If you're like the majority of salespeople, you're probably pinging the VP Ops regularly for updates, and she may have gone dark. So you step of the frequency and intensity, but you'd be wrong. Because the VP Ops is wrangling with all sorts of internal issues. In this case, the CEO is being advised by his peers outside the company that implementations of the proposed system have gone haywire. Employees who would be forced to learn the new system rebelled, and tried to sabotage the plan at every chance. If I'm the VP, I'm avoiding any vendor contact because I'm not sure if the proposed system change will go through or not. Even though I've bet my job on it and the CEO has indicated the problem must be resolved.

Eventually the CEO realized that the status quo was unacceptable, and got everyone in the company to bite the bullet and buy into the upgrade. About that time I imagine the vendor got the call from the VP with the go ahead.

What Sharon Drew is trying to teach is a fundamental behavioral change to salespeople so that they can recognize this kind of situation and address it in a way that helps facilitate the buying decision. Even if the vendor in this story could not reach the VP live, the size and impact of this kind of acquisition, and the risk of standing pat should provide guidance on the approach. Rather than repeatedly asking for updates, the vendor could make some assumptions about the behind-the-scenes wrangling from other customer cases.

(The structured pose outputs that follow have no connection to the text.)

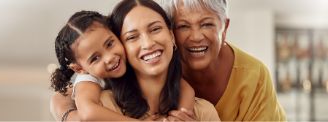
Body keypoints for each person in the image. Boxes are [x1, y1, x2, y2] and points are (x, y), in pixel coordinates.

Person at [50, 10, 195, 121]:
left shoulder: (129, 61)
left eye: (109, 44)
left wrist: (181, 114)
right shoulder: (87, 80)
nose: (109, 58)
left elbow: (184, 86)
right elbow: (88, 113)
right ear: (79, 69)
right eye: (95, 58)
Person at [160, 0, 287, 121]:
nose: (196, 37)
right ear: (170, 33)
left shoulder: (255, 76)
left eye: (206, 24)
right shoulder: (159, 73)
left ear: (225, 27)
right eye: (183, 26)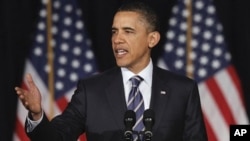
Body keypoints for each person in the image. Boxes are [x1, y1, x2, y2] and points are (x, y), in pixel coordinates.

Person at [15, 1, 208, 141]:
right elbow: (57, 137)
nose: (117, 39)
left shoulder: (182, 90)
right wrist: (37, 115)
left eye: (128, 31)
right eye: (114, 31)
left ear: (152, 39)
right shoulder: (91, 91)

Then provide that info in a consultative fashion, either live, email or voicemail.

If the vendor can successfully make contact, he can build rapport by asking the kind of supportive questions that may spotlight internal wrangling. It's not about Budget, Authority, Need and Timeframe, as most sales managers would insist. "You're talking to the wrong person", or "You need to be talking to the CEO". Wrong guidance. You need to be gaining awareness on the buyer's process. This is the sales skills area that needs the most work.